> _REQUIRED ACTION_
Your task is to copy every line of the records below that contains "depth".

> _RECORDS FOR THIS EXERCISE_
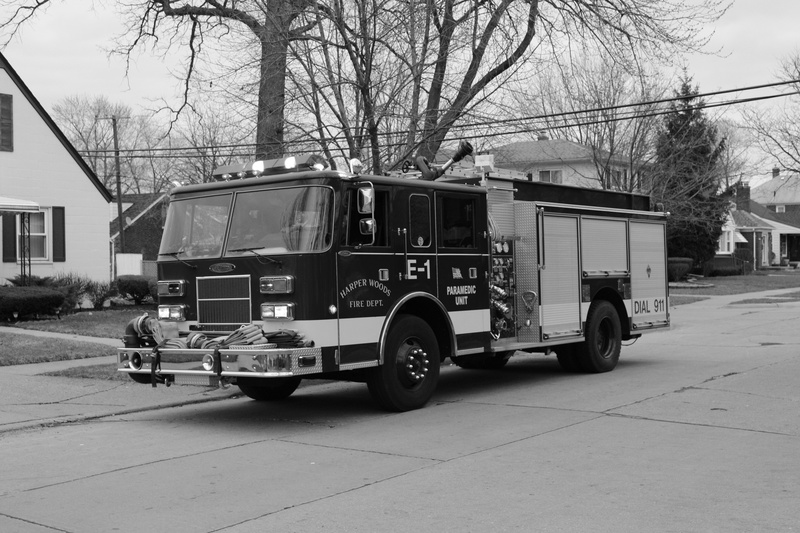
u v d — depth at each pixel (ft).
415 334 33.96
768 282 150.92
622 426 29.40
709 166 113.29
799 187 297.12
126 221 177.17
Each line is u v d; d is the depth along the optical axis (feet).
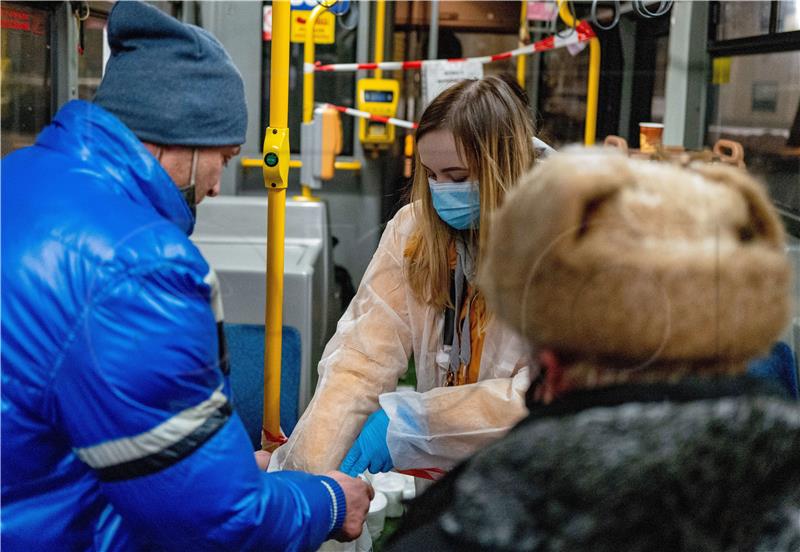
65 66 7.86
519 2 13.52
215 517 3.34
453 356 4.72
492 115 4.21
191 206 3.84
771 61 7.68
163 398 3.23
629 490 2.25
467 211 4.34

* * *

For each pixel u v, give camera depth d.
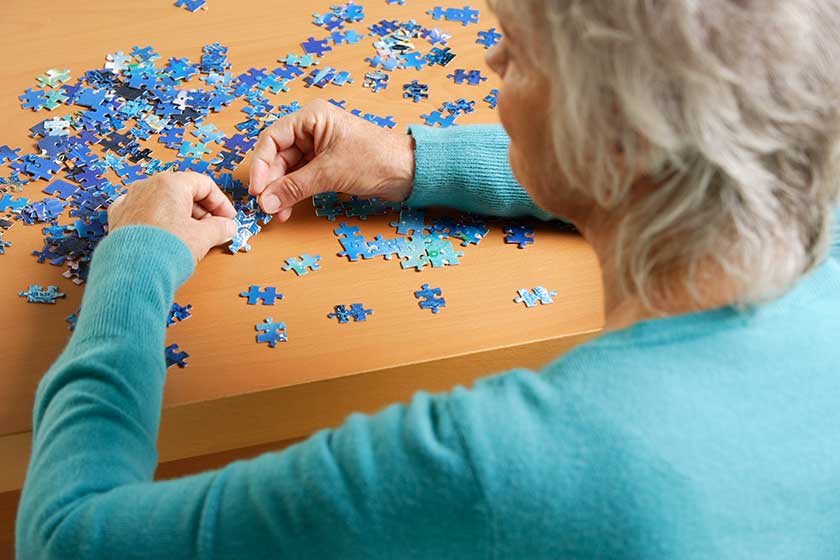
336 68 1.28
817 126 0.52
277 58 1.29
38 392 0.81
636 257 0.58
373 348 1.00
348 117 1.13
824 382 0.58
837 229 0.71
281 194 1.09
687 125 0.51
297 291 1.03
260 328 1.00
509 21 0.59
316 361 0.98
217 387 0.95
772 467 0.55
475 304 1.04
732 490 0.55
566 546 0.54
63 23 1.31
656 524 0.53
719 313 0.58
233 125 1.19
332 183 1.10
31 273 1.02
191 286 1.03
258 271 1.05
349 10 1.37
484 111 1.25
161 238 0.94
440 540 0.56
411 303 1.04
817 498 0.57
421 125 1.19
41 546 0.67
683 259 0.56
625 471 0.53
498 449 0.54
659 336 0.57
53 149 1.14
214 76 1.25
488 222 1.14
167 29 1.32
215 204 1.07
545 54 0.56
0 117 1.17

> _SOLUTION TO THIS TASK_
u v d — depth at each pixel (ft).
Each line is u v d; d is the depth along the optical axis (feet).
For each pixel u v, give camera depth d.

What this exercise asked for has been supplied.